Cardiff is cool. Tall buildings, wide pedestrianised shopping streets, castles and green spaces. I’m going to bring the kids next time. Direct flights from Cork are always a good thing. 


I was able to walk easily to the conference hotel (swish) from my poorly-researched chain hotel (not swish). Immediately I met warm friendly welcoming women, not put off by my nervy and therefore overly-loud “hello I’m Irish”. (“Yes we can tell”, they all said.)


Medical students with the kind of chutzpah and drive that would have terrified me when I was in college. Consultants from a wide variety of specialties, from all corners of the UK. GPs with the quiet all-knowingness of generalists. Trainees with jaw-dropping experience and ambition, not afraid to try something new and different (knitted Minions, anyone?). 


And then there were the superstars. Profs, Dames, Baronesses. I should have been in awe, but they were all so lovely that admiration outweighed deference. 


Most medical students are more than familiar with the oracle that is Kumar and Clarks “Clinical Medicine.” I should have been familiar with it too, but I spent all my book money on beer, so I never actually owned a copy. But to meet the eminent Dame Parveen Kumar herself was like meeting the entirety of medical knowledge embodied in a serene sari-clad goddess. 


Equally, the elegant Dr Henrietta Bowden-Jones, incoming President of MWF and erstwhile purchaser of a boat that was too big, was inspiring in her enthusiasm. Baroness Ilora Finlay of Llandaff had some priceless stories about sideline doctoring in the House of Lords resulting in her daughter Sarah (also present) being drafted in to give some first aid training to the staff there. 


There was education. Who knew that joint pain and arthralgia were a common symptoms of the menopause? That HIV is commonly being diagnosed in women over 50? That prenatal genetic testing is a minefield? (ok well we probably all guessed that one). 


There was humour. Barack Obama narrowly avoiding a bad dose of the trots. 


There was humanity. Advocacy for women around the world, experiencing stigma and exclusion as a result of something as fundamental as menstruation, or as horrific as vesical fistulae.


There was sheer love. Mum and daughter describing so beautifully how spina bifida has been a challenge and a blessing in their household. Lots of lumps in throats for that one. 


There was kindness.

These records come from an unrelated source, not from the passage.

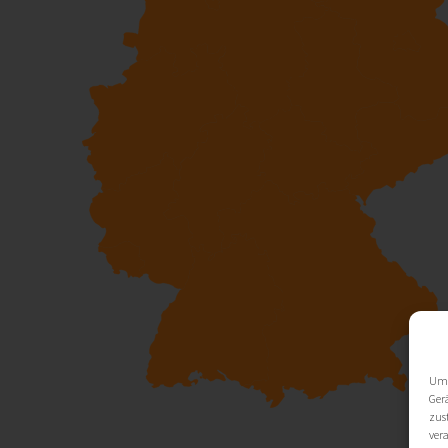
Um 
Ger
zus
ver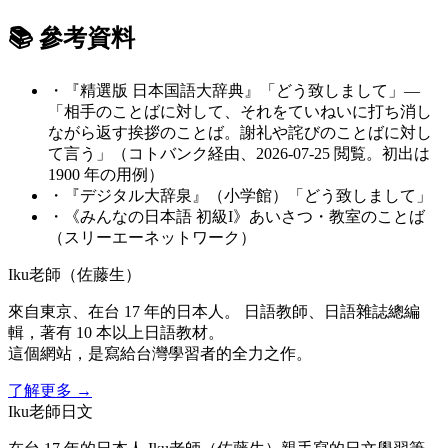
📚 參考資料
・
『精選版 日本国語大辞典』「どう致しまして」—
「相手のことばに対して、それをていねいに打ち消し
ながら返す挨拶のことば。謝礼や詫びのことばに対し
て言う」（コトバンク経由、2026-07-25 閲覧。初出は
1900 年の用例）
・
『デジタル大辞泉』（小学館）「どう致しまして」
・
《みんなの日本語 初級I》あいさつ・教室のことば
（スリーエーネットワーク）
Iku老師（佐藤生）
來自東京、在台 17 年的日本人。 日語教師、日語雜誌總編
輯，著有 10 本以上日語教材。
這個網站，是寫給台灣學習者的全力之作。
了解更多
→
Iku老師日文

The surgeon who commandeered a locker for her female trainee, and then snuck into it to check her shoe size and buy her the heels she had admired.


There was disappointment. That the MWIA survey of over 1000 members revealed an ongoing insidious prevalence of sexual harassment, with 41% of all respondees stating they had been personally affected. That discrimination due to gender or part-time working are still impacting medical women all around the world.


There was hope and inspiration. Support, encouragement and offers of help abounded. Many contact details were exchanged and firm promises of future interactions and collaborations were made. 


A truly inspiring day. Thank you to all at MWF for the warm and heartfelt welcome.